● EXCERPT

>>>>>

The data flow is some of the key features we’re trying to use. There are many more features but some of the key features are indicated on the left: eNode sector carrier, Parameter name, Parameter values, and KPI data.

KPI historical data values are very important because we’re trying to take in the historic values and try to predict the new value. Output on the dashboard will be more like a predicted KPI value. Current use cases are just focused on these three values (Bearer drop, SIP, and handover failure) to be predicted.

The platform is more like a big data platform collecting all the data from different base stations. It's doing the regular data processing stuff, the supervised learning, and the regression algorithm.

Deep diving into this, we have several tried and tested regression algorithms, some of them are linear regression to gradient boosting algorithms to random forests.

The best model is selected, we do the standard stuff, train the data set and come up with a predicted value. We compare the model outputs and see which one is behaving the best and so far the model has predicted the best value is 0.11, which is the mean absolute error for the regression model.

We’re still working on it and we want to minimize the error as much as possible to make sure our model has the best value possible.

To give you an idea of how the antennas and their locations actually look, this is geo-fenced by a certain region and the way it is shown here is the current 4G LTE antennas are three leaf patterns. The ones with the circle are omnidirectional antennas, which are more like an OLED.

On this UI, you will be able to see all the optimized parameters once the model output is shown. There are many other screens where you can see the optimized value, that’s the output of the model.

Threat detection system

The next use case is in line with the threat detection system. I'm specifically focused on the DDoS use case and this particular scenario occurs when multiple machines are trying to attack a particular IP address or a site and make it non-functional.

The global market size is $50 billion. We're trying to address how to best detect the threat in real-time when it's happening and how to mitigate the threat.

Some of the key features here are the source and destination IP address, source and destination ports, IO bytes and packets, and source IP counts.

Source IP count is a very important feature because multiple sources are attacking a particular IP address and that’s the reason it’s one of the key features.

The output you'll see is mainly anomalies detected by the model, which is by a router and by an interface. If I were a security analyst, I would like to know which particular router and our interface are compromised or can be a potential threat. It may sometimes be a false positive so we have to make sure our model is accurate in a way it's trying to mitigate the false positives and trying to reduce those numbers.

In the middle, we see that it's mainly time series data and sample learning, those are the key things we have used here.

We‘re collecting the data from networks and routers, and this data is collected under the Data agreement with the particular customer giving us permission to collect the data from their assets.

We start monitoring the network and the router for that particular customer and for those assets, and the data sets are coming in at different intervals. One is the SNMP data, which is the network data and another is NetFlow which is periodic one-minute data.

<<<<<

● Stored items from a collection
>>>>>

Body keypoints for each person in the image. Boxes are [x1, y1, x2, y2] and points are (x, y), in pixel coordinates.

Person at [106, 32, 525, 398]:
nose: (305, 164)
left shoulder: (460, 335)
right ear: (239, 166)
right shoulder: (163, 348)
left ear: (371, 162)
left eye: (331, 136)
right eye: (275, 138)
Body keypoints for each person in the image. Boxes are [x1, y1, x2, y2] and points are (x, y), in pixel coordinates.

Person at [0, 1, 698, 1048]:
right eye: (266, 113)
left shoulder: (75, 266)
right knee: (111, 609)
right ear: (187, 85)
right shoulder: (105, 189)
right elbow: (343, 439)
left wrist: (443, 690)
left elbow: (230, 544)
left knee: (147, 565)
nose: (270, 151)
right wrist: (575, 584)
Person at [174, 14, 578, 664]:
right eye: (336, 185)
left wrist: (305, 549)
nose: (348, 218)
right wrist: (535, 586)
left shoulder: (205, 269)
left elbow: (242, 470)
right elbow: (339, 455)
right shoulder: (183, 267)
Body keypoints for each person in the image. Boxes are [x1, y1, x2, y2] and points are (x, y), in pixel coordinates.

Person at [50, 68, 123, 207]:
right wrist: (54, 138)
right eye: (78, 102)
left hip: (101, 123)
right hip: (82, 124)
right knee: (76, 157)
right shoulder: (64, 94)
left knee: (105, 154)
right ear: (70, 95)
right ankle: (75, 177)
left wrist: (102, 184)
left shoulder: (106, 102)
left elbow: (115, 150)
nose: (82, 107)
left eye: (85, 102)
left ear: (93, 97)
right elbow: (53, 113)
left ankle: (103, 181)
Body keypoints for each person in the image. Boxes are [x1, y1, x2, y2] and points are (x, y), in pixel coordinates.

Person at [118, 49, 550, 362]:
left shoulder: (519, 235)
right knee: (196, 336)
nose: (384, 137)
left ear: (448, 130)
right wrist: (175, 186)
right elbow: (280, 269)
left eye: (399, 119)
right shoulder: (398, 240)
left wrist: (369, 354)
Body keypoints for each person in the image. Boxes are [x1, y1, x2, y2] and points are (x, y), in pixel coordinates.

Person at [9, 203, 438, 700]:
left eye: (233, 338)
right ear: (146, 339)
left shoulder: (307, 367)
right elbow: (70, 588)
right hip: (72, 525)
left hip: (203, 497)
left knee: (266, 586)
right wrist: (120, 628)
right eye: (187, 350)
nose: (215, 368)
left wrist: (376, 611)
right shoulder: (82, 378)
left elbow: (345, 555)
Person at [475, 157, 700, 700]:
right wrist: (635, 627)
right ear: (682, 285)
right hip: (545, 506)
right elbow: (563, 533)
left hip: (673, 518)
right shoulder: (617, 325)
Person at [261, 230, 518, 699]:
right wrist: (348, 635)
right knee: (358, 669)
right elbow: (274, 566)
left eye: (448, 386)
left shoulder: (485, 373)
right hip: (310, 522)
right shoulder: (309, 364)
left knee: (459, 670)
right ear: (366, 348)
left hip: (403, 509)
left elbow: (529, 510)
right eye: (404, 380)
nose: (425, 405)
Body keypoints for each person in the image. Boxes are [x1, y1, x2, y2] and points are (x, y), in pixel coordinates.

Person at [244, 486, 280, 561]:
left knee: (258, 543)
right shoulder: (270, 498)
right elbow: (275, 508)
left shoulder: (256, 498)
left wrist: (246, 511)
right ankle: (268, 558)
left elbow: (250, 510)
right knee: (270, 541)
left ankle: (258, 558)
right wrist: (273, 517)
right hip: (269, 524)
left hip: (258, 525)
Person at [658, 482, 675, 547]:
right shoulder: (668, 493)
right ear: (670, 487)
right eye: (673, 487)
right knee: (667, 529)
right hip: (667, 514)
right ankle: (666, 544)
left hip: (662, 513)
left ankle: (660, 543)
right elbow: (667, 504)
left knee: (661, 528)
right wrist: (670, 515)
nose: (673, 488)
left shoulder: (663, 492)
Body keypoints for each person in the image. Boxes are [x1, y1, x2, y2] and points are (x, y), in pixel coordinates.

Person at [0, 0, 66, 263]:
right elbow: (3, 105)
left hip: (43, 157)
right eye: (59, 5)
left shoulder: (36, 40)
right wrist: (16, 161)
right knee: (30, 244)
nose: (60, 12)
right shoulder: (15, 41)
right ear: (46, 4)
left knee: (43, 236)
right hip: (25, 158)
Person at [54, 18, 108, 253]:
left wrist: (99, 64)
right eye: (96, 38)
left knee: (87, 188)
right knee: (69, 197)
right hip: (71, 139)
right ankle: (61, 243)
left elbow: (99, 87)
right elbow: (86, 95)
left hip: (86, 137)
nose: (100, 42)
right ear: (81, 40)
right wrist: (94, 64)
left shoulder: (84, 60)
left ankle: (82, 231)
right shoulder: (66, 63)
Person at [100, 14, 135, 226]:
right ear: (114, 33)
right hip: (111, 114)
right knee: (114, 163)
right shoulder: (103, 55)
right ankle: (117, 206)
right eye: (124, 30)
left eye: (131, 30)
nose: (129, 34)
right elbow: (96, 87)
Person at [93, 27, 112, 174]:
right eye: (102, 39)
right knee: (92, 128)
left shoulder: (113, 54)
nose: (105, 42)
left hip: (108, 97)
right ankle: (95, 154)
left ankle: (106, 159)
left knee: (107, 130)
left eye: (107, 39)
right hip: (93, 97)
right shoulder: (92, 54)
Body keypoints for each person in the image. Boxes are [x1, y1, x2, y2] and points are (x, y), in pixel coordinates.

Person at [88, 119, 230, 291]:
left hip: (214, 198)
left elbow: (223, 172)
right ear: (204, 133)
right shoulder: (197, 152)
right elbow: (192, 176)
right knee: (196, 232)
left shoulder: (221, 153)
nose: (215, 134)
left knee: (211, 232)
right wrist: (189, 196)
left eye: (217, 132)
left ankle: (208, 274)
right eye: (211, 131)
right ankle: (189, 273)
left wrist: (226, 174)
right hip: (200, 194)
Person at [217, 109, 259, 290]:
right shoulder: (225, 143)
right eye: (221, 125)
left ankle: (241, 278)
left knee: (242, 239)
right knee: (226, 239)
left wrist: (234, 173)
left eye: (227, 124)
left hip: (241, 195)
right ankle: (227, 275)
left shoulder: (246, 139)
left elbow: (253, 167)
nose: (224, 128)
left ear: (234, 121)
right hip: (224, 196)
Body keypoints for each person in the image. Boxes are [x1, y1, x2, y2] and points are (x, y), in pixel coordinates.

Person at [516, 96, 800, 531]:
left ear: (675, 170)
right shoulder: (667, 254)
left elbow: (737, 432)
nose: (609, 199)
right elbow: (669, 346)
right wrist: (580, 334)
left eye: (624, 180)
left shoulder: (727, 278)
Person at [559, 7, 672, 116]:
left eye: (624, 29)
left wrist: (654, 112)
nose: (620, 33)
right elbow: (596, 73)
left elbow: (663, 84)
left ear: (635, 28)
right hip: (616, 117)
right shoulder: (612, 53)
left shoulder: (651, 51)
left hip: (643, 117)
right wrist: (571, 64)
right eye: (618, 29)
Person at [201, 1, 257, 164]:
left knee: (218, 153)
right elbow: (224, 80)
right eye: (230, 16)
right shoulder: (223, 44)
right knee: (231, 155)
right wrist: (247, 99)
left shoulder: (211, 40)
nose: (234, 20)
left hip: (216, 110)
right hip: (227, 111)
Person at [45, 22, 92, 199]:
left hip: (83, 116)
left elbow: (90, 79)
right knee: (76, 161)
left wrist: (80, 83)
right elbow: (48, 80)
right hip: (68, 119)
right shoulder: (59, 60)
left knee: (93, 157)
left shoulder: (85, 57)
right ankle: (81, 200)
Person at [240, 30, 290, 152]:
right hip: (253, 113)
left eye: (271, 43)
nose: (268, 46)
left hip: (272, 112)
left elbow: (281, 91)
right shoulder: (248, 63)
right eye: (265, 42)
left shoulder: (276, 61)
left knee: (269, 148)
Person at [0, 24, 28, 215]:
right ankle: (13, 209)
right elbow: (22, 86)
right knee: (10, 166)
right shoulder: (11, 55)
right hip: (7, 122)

<<<<<

● ACTIVITIES
1) Name every regression algorithm that the excerpt on machine learning use cases mentions.
2) Resume the excerpt on machine learning use cases with new text that begins right after its final sentence.

● RESPONSES PER TASK
1) Linear regression, gradient boosting, and random forests.

2)
This data is labeled so we know that on a given particular day because this is based on the past attacks that have been in the system, those are flagged and labeled as an attack. It's supervised learning we’re trying to do and it has a real-time threat detection capability and ensemble learning.

Since there are multiple workflows, we’re trying to take the flow from those multiple classifiers and try to declare it as whether it's a real threat or not, that's the reason we implemented ensemble learning to make it more robust. This particular system has detected all the major attacks so far.

This is one of the attacks, which was on a particular given day, and you can see the packets are going high. When the packets are going high, that means there’s a lot of activity going on, and this is a potential threat.

This is a screenshot of one of the typical UIs any cybersecurity or network analyst will see. On the left is a list of routers (gateway router and broadband router). On the middle panel are the interfaces that are vulnerable or under threat. On the right side are the key features by which we declare whether it's a real threat or not (bytes and packets).

Traffic prediction

The third use case is traffic flow detection. We’re trying to detect the traffic flow and congestion patterns on a given intersection or street.

This is a global market size of $27 billion. This number is very conservative, there’s more potential here.

One of the things we’re trying to address is traffic flow monitoring. That's a key requirement from the cities, what is the best possible way to monitor the traffic at a given particular intersection to minimize the commute, and congestion and avoid fatalities?

The second aspect is vehicle speed which contributes most to the fatality of pedestrians or cyclists and the third one is the safety of pedestrians and cyclists.

There are multiple video nodes mounted on a particular given intersection or street in the city collecting key information. There are many other parameters, but the key parameters we’re collecting are vehicle speed, location details, vehicle count, and pedestrian counts.

The platform has two components: image processing and anomaly detection at the tail end. The dashboard will also show the vehicle count, max, and average vehicle speeds because those fields are the key parameter that will give us insights into how we can prevent more fatalities caused by vehicle speeds.

Traffic flow activity is captured in real-time by multiple video nodes and uploaded to the platform for image processing. Slices of video are taken and converted into images, from those images the algorithm detects the object (it can be a pedestrian, cyclist, automobilist, or bat).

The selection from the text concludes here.